I still have a few bags of Kalin's... Pearl salt and pepper caught me the most fish.
Anyone remember the Mogambo grub by Kalin's? Giant 5 inch grub with a huge tail... I used to use that thing like a buzz bait through the pond scum when I was a teenager, it was heavy enough to throw weightless a long ways... Wore those pond bass out with them... Never did throw them on public lakes. I'll have to check if they still make them.
Edit... Yep, still make them! I'll be getting a new pack and see how they do in the nimi pads.


----------



## MassillonBuckeye (May 3, 2010)

ducky152000 said:


> I think he is just so full of himself he was trying to brag a little, Whoo hoo your a ohio guide thats takes people on little lakes like wolf run and bark camp where a chimp can catch bass.
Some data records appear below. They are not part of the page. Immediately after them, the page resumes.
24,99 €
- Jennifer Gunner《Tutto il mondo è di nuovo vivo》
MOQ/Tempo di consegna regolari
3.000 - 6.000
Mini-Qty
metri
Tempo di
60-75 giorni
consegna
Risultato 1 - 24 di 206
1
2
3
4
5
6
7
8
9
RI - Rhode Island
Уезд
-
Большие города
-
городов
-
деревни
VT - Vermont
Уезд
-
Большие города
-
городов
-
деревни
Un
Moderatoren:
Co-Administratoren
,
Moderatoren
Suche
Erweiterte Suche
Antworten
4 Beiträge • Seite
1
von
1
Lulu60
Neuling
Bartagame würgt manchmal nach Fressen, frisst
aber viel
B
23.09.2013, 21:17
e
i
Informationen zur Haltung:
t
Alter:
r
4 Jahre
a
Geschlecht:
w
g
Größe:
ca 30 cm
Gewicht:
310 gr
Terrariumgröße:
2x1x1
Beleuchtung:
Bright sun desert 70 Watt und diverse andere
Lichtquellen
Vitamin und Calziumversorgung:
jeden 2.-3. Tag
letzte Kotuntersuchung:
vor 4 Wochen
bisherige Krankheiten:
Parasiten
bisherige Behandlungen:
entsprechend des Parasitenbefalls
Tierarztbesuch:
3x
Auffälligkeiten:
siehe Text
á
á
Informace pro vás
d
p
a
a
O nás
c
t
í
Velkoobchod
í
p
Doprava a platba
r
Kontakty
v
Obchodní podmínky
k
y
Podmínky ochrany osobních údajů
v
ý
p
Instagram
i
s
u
Be proud of your accomplishments of being a bass guide on ponds.


Hey, easy now. He's allowed to be proud making a living doing what he loves to do. Just seemed a little defensive to me not necessarily bragging. Unless I missed something, the guy seems pretty humble to me.  We shouldn't be making disparaging comments about our fellow members here. If you don't like him or his service, don't use it!


----------



## MassillonBuckeye (May 3, 2010)

Question: What makes Kalins better? It's not the same plastic and shape as 100 other grubs on the market? They had some giant Kalins grubs I looked at a million times at Gander Mountain around the time of their "restructuring" and kept trying to come up with a reason to buy but never quite could. They must have been like 8" grubs I dunno. I'm a big fan of grubs in general. 1/8" yellow fuzzy grub still probably responsible for the majority of fish caught in my lifetime...  Ohh how I sometimes long for those simpler times!


----------



## Bassbme (Mar 11, 2012)

MassillonBuckeye said:


> Question: What makes Kalins better? It's not the same plastic and shape as 100 other grubs on the market?
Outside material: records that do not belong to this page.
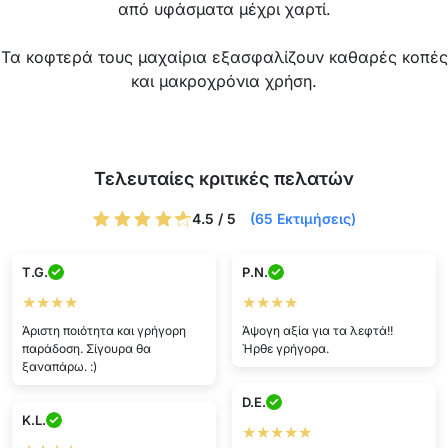
από υφάσματα μέχρι χαρτί.
Τα κοφτερά τους μαχαίρια εξασφαλίζουν καθαρές κοπές
και μακροχρόνια χρήση.
Τελευταίες κριτικές πελατών
4.5 / 5
(65 Εκτιμήσεις)
T.G.
P.N.
★★★★
★★★★
Άριστη ποιότητα και γρήγορη
Άψογη αξία για τα λεφτά!!
παράδοση. Σίγουρα θα
Ήρθε γρήγορα.
ξαναπάρω. :)
D.E.
K.L.
★★★★★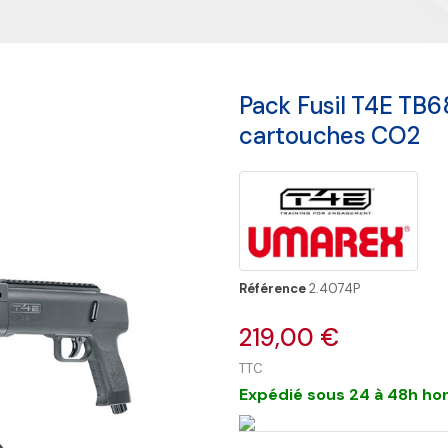
Pack Fusil T4E TB6
cartouches CO2
Référence
2.4074P
219,00 €
TTC
Expédié sous 24 à 48h hor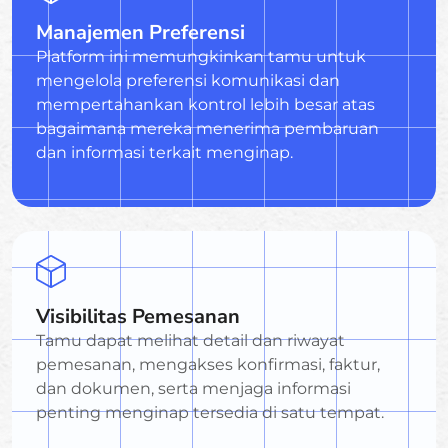
Manajemen Preferensi
Platform ini memungkinkan tamu untuk
mengelola preferensi komunikasi dan
mempertahankan kontrol lebih besar atas
bagaimana mereka menerima pembaruan
dan informasi terkait menginap.
Visibilitas Pemesanan
Tamu dapat melihat detail dan riwayat
pemesanan, mengakses konfirmasi, faktur,
dan dokumen, serta menjaga informasi
penting menginap tersedia di satu tempat.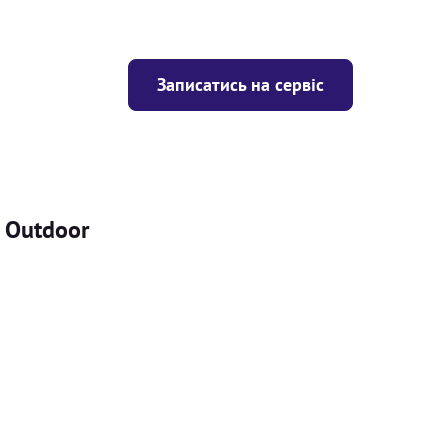
Записатись на сервіс
4 Outdoor
Ціна
ігрівача
Безкоштовно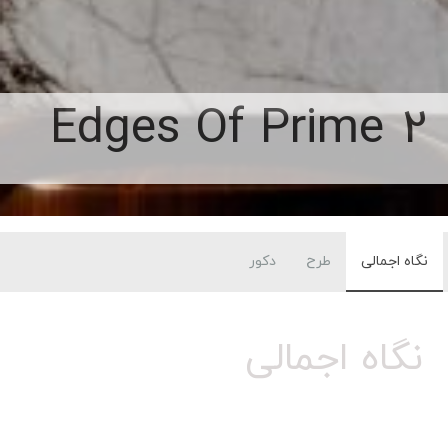
Edges Of Prime 2
نگاه اجمالی
طرح
دکور
نگاه اجمالی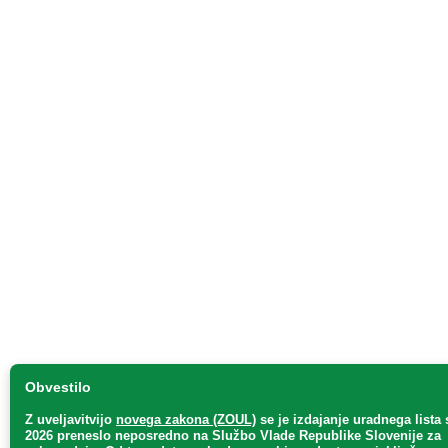
Obvestilo
Z uveljavitvijo
novega zakona (ZOUL)
se je
izdajanje uradnega lista s
2026 preneslo
neposredno
na Službo Vlade Republike Slovenije za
Super soft plastic and a very thin tail. The best action at super slow speeds of any grub I've ever used.


----------



## claytonhaske (Apr 16, 2010)

Bassbme said:


> Super soft plastic and a very thin tail. The best action at super slow speeds of any grub I've ever used.


I like to cut off the tail of a kalins grub, and use "mend-it" to glue it to a 3" paddle tail swim bait. Replacing the paddle tail with the curl tail. Gives it a bigger profile, and a ton more action.
Big bite baits 3" paddle tail swim baits work best for the body, while kalins grub tails work Best for the curl tail.


----------



## buckzye11 (Jul 16, 2009)

Clayton... May want to check out the grubster by lunker city... It's a grub body with a paddle tail. May save you some gluing. Not a real long bait, but has the profile you want.


----------



## JignPig Guide (Aug 3, 2007)

ducky152000 said:


> I think he is just so full of himself he was trying to brag a little, Whoo hoo your a ohio guide thats takes people on little lakes like wolf run and bark camp where a chimp can catch bass. Be proud of your accomplishments of being a bass guide on ponds.


Holy **** man. You described me as a chimp? Fishing ponds? Full of myself? What's up with your post? Whoa now. Easy big fella. No offense intended. Go take your Ritalin. Angry much?


----------



## claytonhaske (Apr 16, 2010)

buckzye11 said:


> Clayton... May want to check out the grubster by lunker city... It's a grub body with a paddle tail. May save you some gluing. Not a real long bait, but has the profile you want.


I do the complete opposite......Shad body, twister tail.


----------